Uno studio presentato alla conferenza congiunta dell’Acoustical Society of America e dell’International Congress on Acoustics, pubblicato su EurekAlert![1], mostra come i suoni possano essere utilizzati per identificare ordigni inesplosi sommersi, anche dopo decenni di corrosione.
Una minaccia invisibile sotto il mare
Negli Stati Uniti si contano oltre 400 siti subacquei potenzialmente contaminati da munizioni inesplose. Questi ordigni, rimasti lì per decenni, spesso in acque poco profonde, rappresentano un pericolo reale. Con il tempo, la corrosione e la crescita di organismi marini li rendono irriconoscibili, rendendo inefficaci le tecniche di rilevamento tradizionali.

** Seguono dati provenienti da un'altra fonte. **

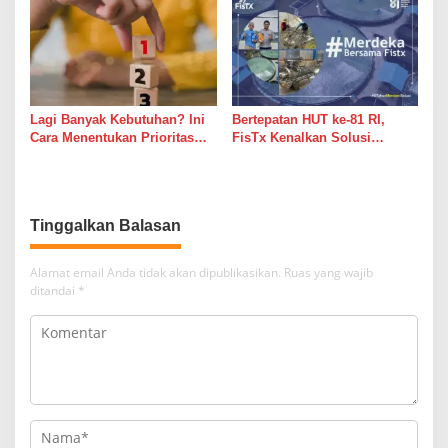
Lagi Banyak Kebutuhan? Ini
Bertepatan HUT ke-81 RI,
Cara Menentukan Prioritas
FisTx Kenalkan Solusi
Keuangan agar Tetap
Teknologi Terlengkap,
Terkendali
Jadikan Tambak Merdeka Dari
Masalah Klasik
Tinggalkan Balasan
Alamat email Anda tidak akan dipublikasikan.
Ruas yang wajib
ditandai
*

Il potere dei segnali acustici
Connor Hodges, dottorando presso l’Università del Texas ad Austin, studia le trasformazioni acustiche di questi ordigni invecchiati. Analizzando le modifiche nei segnali sonori riflessi da bombe corrose, Hodges dimostra che è possibile identificare la loro presenza, anche quando non visibili con i sonar convenzionali. Gli oggetti degradati infatti emettono segnali più deboli e distorti rispetto a quelli integri.
Esperimenti su bombe dimenticate
Il team ha testato bombe da esercitazione AN-Mk 23 sepolte in uno stagno salmastro di Martha’s Vineyard da 80 anni. I risultati hanno evidenziato come le variazioni strutturali e materiali dovute alla corrosione influiscano sulla risonanza acustica. Queste differenze, se comprese, possono migliorare i sistemi di riconoscimento e ridurre gli errori di classificazione.
Sicurezza e bonifica del futuro
Molti ex siti militari stanno venendo riconvertiti per usi civili. In queste aree, la presenza non rilevata di UXO rappresenta un serio rischio per chi le frequenta. Hodges sottolinea l’urgenza di tecniche rapide, economiche ed efficaci per mappare i fondali e trovare queste bombe. Secondo lui, l’uso dell’acustica non solo migliora il rilevamento, ma può contribuire concretamente a salvare vite umane.